Posted Oct 28, 2005 in

For something that began as a throw-away parodic riff on Fritz Leiber’s city of Lankhmar, Ankh-Morpork is now a remarkably richly developed fictional setting. The economic details, the texture of inter-species interaction, and the working of transportation and communication all contribute to a sense that the city could exist. Even old running jokes like the Pork Futures warehouse and the impossibly solid River Ankh (walking across it is no miracle) have a certain heft, given that Pratchett can demonstrate how they have a tangible impact on the lives of the characters.

There’s probably something interesting to be said about the way Pratchett overlays the generic conventions of the police procedural over that of the political thriller, and the tension between notions of idealism and realism that the plots and the characters must constantly negotiate.
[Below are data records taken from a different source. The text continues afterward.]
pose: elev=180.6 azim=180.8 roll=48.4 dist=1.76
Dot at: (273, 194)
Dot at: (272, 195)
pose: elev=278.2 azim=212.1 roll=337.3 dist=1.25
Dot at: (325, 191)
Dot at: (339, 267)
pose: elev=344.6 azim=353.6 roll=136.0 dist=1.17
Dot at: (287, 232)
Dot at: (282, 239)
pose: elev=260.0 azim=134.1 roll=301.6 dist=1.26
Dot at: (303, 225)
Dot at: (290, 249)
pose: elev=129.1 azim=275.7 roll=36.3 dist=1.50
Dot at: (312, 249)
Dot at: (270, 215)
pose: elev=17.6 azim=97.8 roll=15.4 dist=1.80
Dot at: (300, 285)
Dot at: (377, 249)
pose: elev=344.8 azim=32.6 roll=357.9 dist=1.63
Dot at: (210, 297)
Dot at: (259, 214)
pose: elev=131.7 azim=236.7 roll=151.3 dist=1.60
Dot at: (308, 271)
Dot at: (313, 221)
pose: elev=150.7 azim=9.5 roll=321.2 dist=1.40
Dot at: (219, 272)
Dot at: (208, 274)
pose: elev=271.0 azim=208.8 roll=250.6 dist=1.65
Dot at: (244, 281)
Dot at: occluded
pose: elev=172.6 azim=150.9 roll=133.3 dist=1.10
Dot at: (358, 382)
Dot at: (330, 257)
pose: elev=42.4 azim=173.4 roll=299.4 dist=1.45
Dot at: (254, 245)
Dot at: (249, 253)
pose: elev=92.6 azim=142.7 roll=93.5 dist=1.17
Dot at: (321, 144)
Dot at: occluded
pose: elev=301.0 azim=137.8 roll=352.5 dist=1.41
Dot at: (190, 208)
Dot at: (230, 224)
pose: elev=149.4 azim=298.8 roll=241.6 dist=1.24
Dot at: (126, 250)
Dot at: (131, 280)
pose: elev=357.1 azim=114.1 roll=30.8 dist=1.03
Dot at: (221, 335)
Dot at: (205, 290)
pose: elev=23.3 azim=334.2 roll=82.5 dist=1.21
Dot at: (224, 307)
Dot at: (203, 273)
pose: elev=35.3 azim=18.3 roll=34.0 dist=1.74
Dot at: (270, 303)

I’m certainly finding it more palatable than the fashionable, faux looked-too-long-into-the-abyss posturing of reactionary crap like 24, with its endless psuedo-realpolitik justifications for the aestheticisation of torture.

Am I the last person to figure this out; is the Patrician grooming Vimes as an eventual replacement? The little hints that Vimes is beginning to understand Vetinari’s POV are interesting.

Vimes is becoming an increasingly iconic figure in the narratives; going by many of Pratchett’s other novels, that’s not a particularly good sign for his personal health and well-being. Iconic characters tend to have very strange fates in the Discworld. On the other hand, these kinds of characters tend to to have narratives written in their own point of view, and I think Pratchett likes writing Sam Vimes’s voice too much to let that go.